Leones de Yucatán – No. 74
- Pitcher
- Born: September 25, 1994 (age 31) Navojoa, Mexico
- Bats: RightThrows: Right

Medals
Men's baseball
Representing Mexico
2019 WBSC Premier12
| Bronze medal – third place | 2019 Tokyo | National team |

= Carlos Bustamante (baseball) =

Mexican baseball player (born 1994)

Carlos Alberto Bustamante (born September 25, 1994) is a Mexican professional baseball relief pitcher for the Leones de Yucatán of the Mexican League. Bustamante is listed at 6 ft 0 in and 190 lbs and bats and throws right handed.

==Career==
===Tigres de Quintana Roo===
On April 13, 2012, Bustamante signed with the Tigres de Quintana Roo of the Mexican League. In his debut season, Bustamante recorded a 4.50 ERA in 2 games with the team. In 2013, Bustamante posted a 3–0 record and 5.31 ERA in 40 appearances. The following season, Bustamante appeared in 11 games for the Tigres, struggling to an 8.10 ERA in 11 appearances. For the 2015 season, Bustamante pitched in 24 games for Quintana Roo, logging a 2–2 record and 2.84 ERA with 50 strikeouts in 66 2/3 innings of work.

===Pericos de Puebla===
On January 7, 2016, Bustamante was traded to the Pericos de Puebla of the Mexican League. He appeared in 49 games for Puebla in 2016, pitching to a 4–2 record and 4.24 ERA with 39 strikeouts in 51 innings pitched.

===Arizona Diamondbacks===
On June 21, 2017, Bustamante signed a minor league contract with the Arizona Diamondbacks organization. He split the year between the rookie-level Arizona League Diamondbacks, rookie-level Missoula Osprey, and Single-A Kane County Cougars, posting a cumulative 0.31 ERA in 17 appearances. Bustamante split the 2018 season between the High-A Visalia Rawhide and Kane County, recording a 2–1 record and 4.84 ERA in 41 appearances between the two teams. On March 18, 2019, Bustamante was released by the Diamondbacks organization.

===Acereros de Monclova===
On April 3, 2019, Bustamante signed with the Acereros de Monclova of the Mexican League. In 47 games for Monclova, he registered a 2.57 ERA with 27 saves and 67 strikeouts, and earned Mexican League All-Star honors.

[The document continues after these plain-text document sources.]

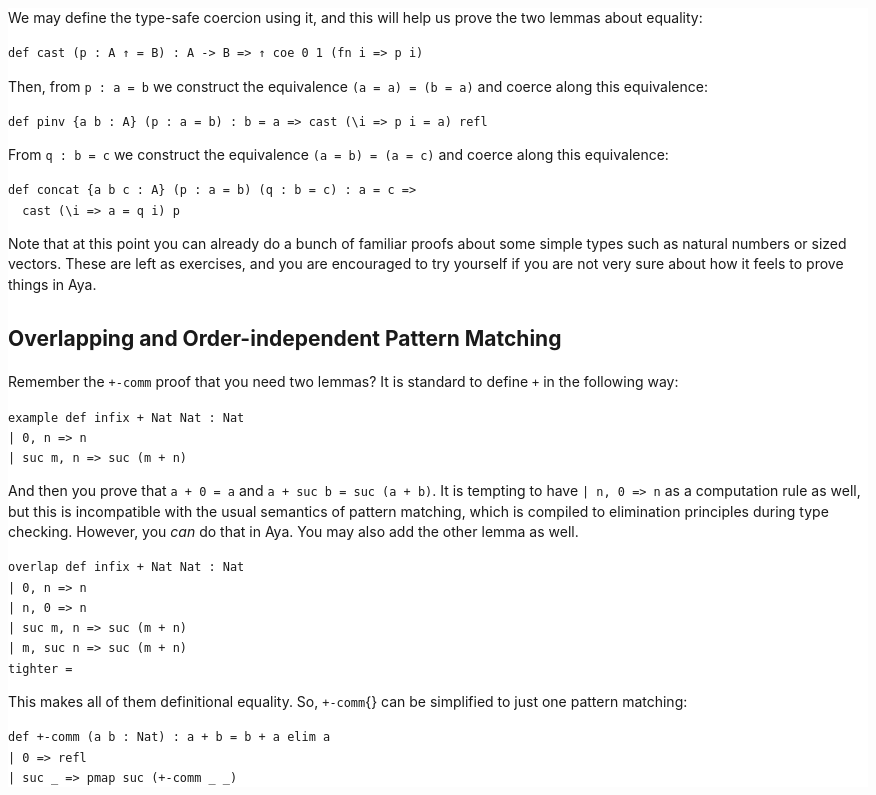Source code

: We may define the type-safe coercion using it,
and this will help us prove the two lemmas about equality:

```aya
def cast (p : A ↑ = B) : A -> B => ↑ coe 0 1 (fn i => p i)
```

Then, from `p : a = b` we construct the equivalence `(a = a) = (b = a)`
and coerce along this equivalence:

```aya
def pinv {a b : A} (p : a = b) : b = a => cast (\i => p i = a) refl
```

From `q : b = c` we construct the equivalence `(a = b) = (a = c)`
and coerce along this equivalence:

```aya
def concat {a b c : A} (p : a = b) (q : b = c) : a = c =>
  cast (\i => a = q i) p
```

Note that at this point you can already do a bunch of familiar proofs about
some simple types such as natural numbers or sized vectors.
These are left as exercises, and you are encouraged to try yourself if you are not
very sure about how it feels to prove things in Aya.

## Overlapping and Order-independent Pattern Matching

Remember the `+-comm` proof that you need two lemmas?
It is standard to define `+` in the following way:

```aya
example def infix + Nat Nat : Nat
| 0, n => n
| suc m, n => suc (m + n)
```

And then you prove that `a + 0 = a` and `a + suc b = suc (a + b)`.
It is tempting to have `| n, 0 => n` as a computation rule as well,
but this is incompatible with the usual semantics of pattern matching,
which is compiled to elimination principles during type checking.
However, you _can_ do that in Aya. You may also add the other lemma as well.

```aya
overlap def infix + Nat Nat : Nat
| 0, n => n
| n, 0 => n
| suc m, n => suc (m + n)
| m, suc n => suc (m + n)
tighter =
```

This makes all of them definitional equality.
So, `+-comm`{} can be simplified to just one pattern matching:

```aya
def +-comm (a b : Nat) : a + b = b + a elim a
| 0 => refl
| suc _ => pmap suc (+-comm _ _)
```
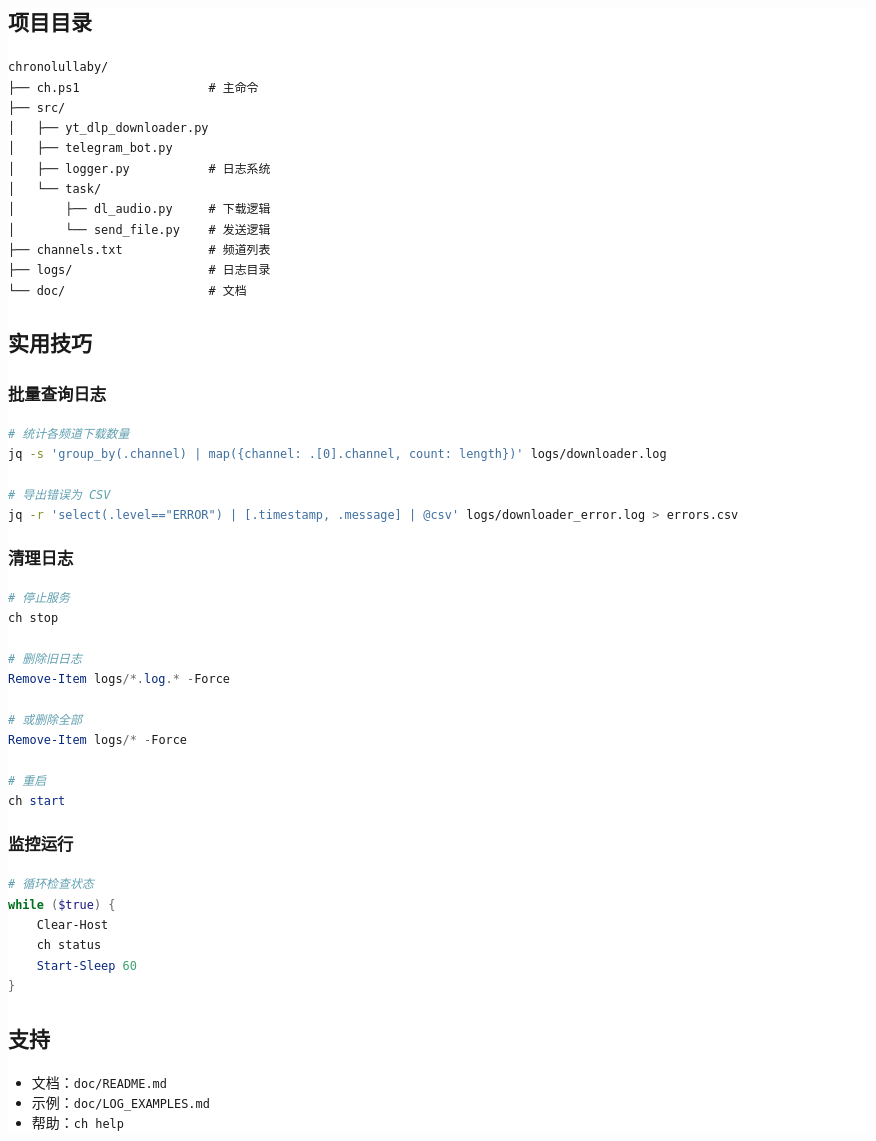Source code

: ## 项目目录

```
chronolullaby/
├── ch.ps1                  # 主命令
├── src/
│   ├── yt_dlp_downloader.py
│   ├── telegram_bot.py
│   ├── logger.py           # 日志系统
│   └── task/
│       ├── dl_audio.py     # 下载逻辑
│       └── send_file.py    # 发送逻辑
├── channels.txt            # 频道列表
├── logs/                   # 日志目录
└── doc/                    # 文档
```

## 实用技巧

### 批量查询日志

```bash
# 统计各频道下载数量
jq -s 'group_by(.channel) | map({channel: .[0].channel, count: length})' logs/downloader.log

# 导出错误为 CSV
jq -r 'select(.level=="ERROR") | [.timestamp, .message] | @csv' logs/downloader_error.log > errors.csv
```

### 清理日志

```powershell
# 停止服务
ch stop

# 删除旧日志
Remove-Item logs/*.log.* -Force

# 或删除全部
Remove-Item logs/* -Force

# 重启
ch start
```

### 监控运行

```powershell
# 循环检查状态
while ($true) {
    Clear-Host
    ch status
    Start-Sleep 60
}
```

## 支持

- 文档：`doc/README.md`
- 示例：`doc/LOG_EXAMPLES.md`
- 帮助：`ch help`
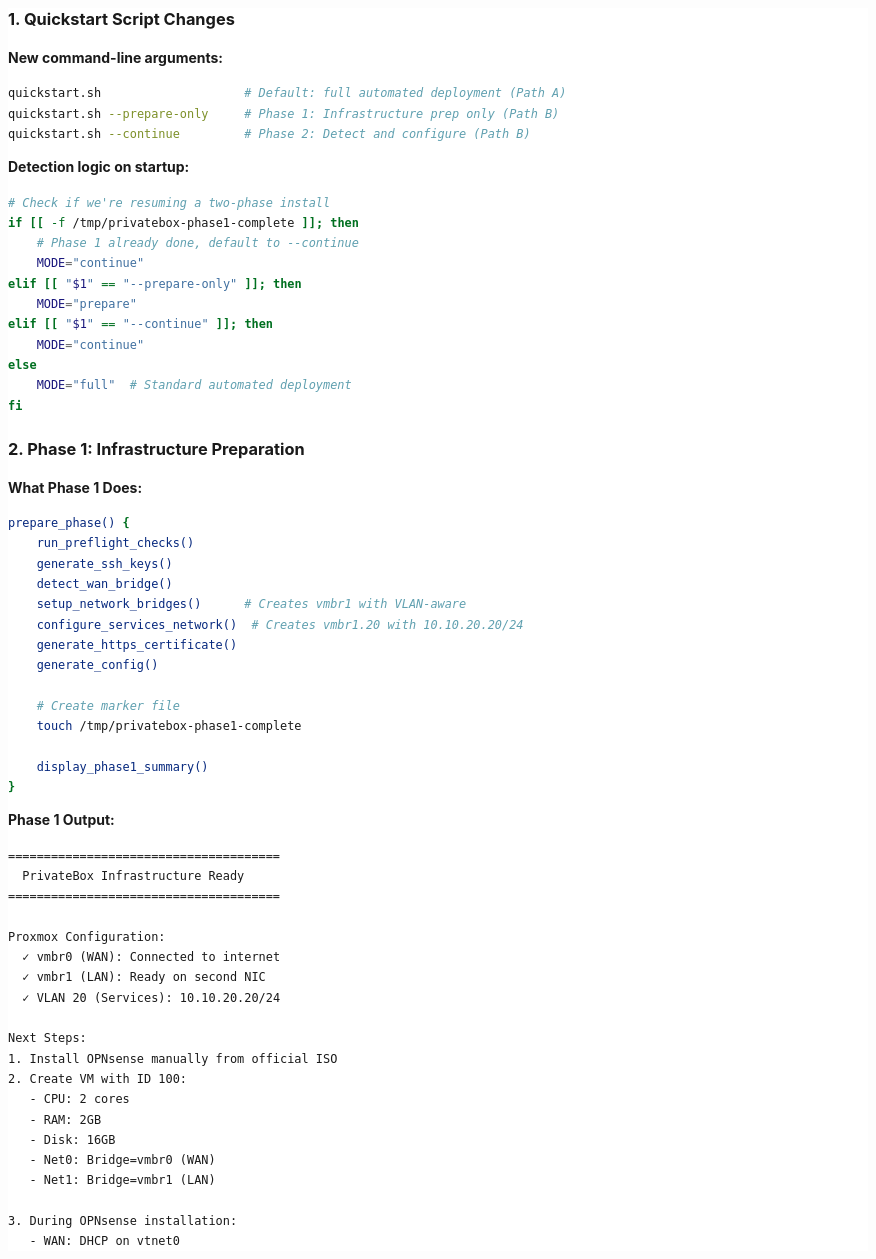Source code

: ### 1. Quickstart Script Changes

**New command-line arguments:**
```bash
quickstart.sh                    # Default: full automated deployment (Path A)
quickstart.sh --prepare-only     # Phase 1: Infrastructure prep only (Path B)
quickstart.sh --continue         # Phase 2: Detect and configure (Path B)
```

**Detection logic on startup:**
```bash
# Check if we're resuming a two-phase install
if [[ -f /tmp/privatebox-phase1-complete ]]; then
    # Phase 1 already done, default to --continue
    MODE="continue"
elif [[ "$1" == "--prepare-only" ]]; then
    MODE="prepare"
elif [[ "$1" == "--continue" ]]; then
    MODE="continue"
else
    MODE="full"  # Standard automated deployment
fi
```

### 2. Phase 1: Infrastructure Preparation

**What Phase 1 Does:**
```bash
prepare_phase() {
    run_preflight_checks()
    generate_ssh_keys()
    detect_wan_bridge()
    setup_network_bridges()      # Creates vmbr1 with VLAN-aware
    configure_services_network()  # Creates vmbr1.20 with 10.10.20.20/24
    generate_https_certificate()
    generate_config()

    # Create marker file
    touch /tmp/privatebox-phase1-complete

    display_phase1_summary()
}
```

**Phase 1 Output:**
```
======================================
  PrivateBox Infrastructure Ready
======================================

Proxmox Configuration:
  ✓ vmbr0 (WAN): Connected to internet
  ✓ vmbr1 (LAN): Ready on second NIC
  ✓ VLAN 20 (Services): 10.10.20.20/24

Next Steps:
1. Install OPNsense manually from official ISO
2. Create VM with ID 100:
   - CPU: 2 cores
   - RAM: 2GB
   - Disk: 16GB
   - Net0: Bridge=vmbr0 (WAN)
   - Net1: Bridge=vmbr1 (LAN)

3. During OPNsense installation:
   - WAN: DHCP on vtnet0
```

===Philadelphia Phillies===
On December 24, 2019, Bustamante signed a minor league deal with the Philadelphia Phillies organization. Bustamante did not play in a game in 2020 due to the cancellation of the minor league season because of the COVID-19 pandemic. Bustamante was released by the Phillies organization on May 29, 2020.

===Acereros de Monclova (second stint)===
On May 20, 2021, Bustamante signed with the Acereros de Monclova of the Mexican League. In 20 appearances out of the bullpen, he logged an 0-1 record and 4.57 ERA with 27 strikeouts and 13 saves across 21 2/3 innings pitched.

Bustamante made 5 scoreless appearances for Monclova during the 2022 season, striking out 3 in 4 1/3 innings. In 2023, he pitched in 23 contests for the Acereros, compiling a 1-1 record and 3.72 ERA with 25 strikeouts across 19 1/3 innings pitched.

Bustamante made 25 relief appearances for Monclova in 2024, registering a 2-1 record and 3.57 ERA with 18 strikeouts across 22 2/3 innings pitched.

===Piratas de Campeche===
On March 12, 2025, Bustamante was traded to the Guerreros de Oaxaca of the Mexican League. However, on April 17, Bustamante signed with the Piratas de Campeche. He made 30 appearances (including one start) for Campeche, accumulating a 1-1 record and 5.45 ERA with 26 strikeouts and one save over 33 innings of work.

===Charros de Jalisco===
On May 9, 2026, Bustamante signed with the Charros de Jalisco of the Mexican League. In eight relief appearances for the Charros, he struggled to a 22.85 ERA, striking out two batters in 4 1/3 innings of work. On June 24, Bustamante was released by Jalisco.

===Leones de Yucatán===
On June 29, 2026, Bustamante signed with the Leones de Yucatán of the Mexican League.

==International career==
Bustamante was selected to the Mexico national baseball team at the 2020 Summer Olympics (contested in 2021).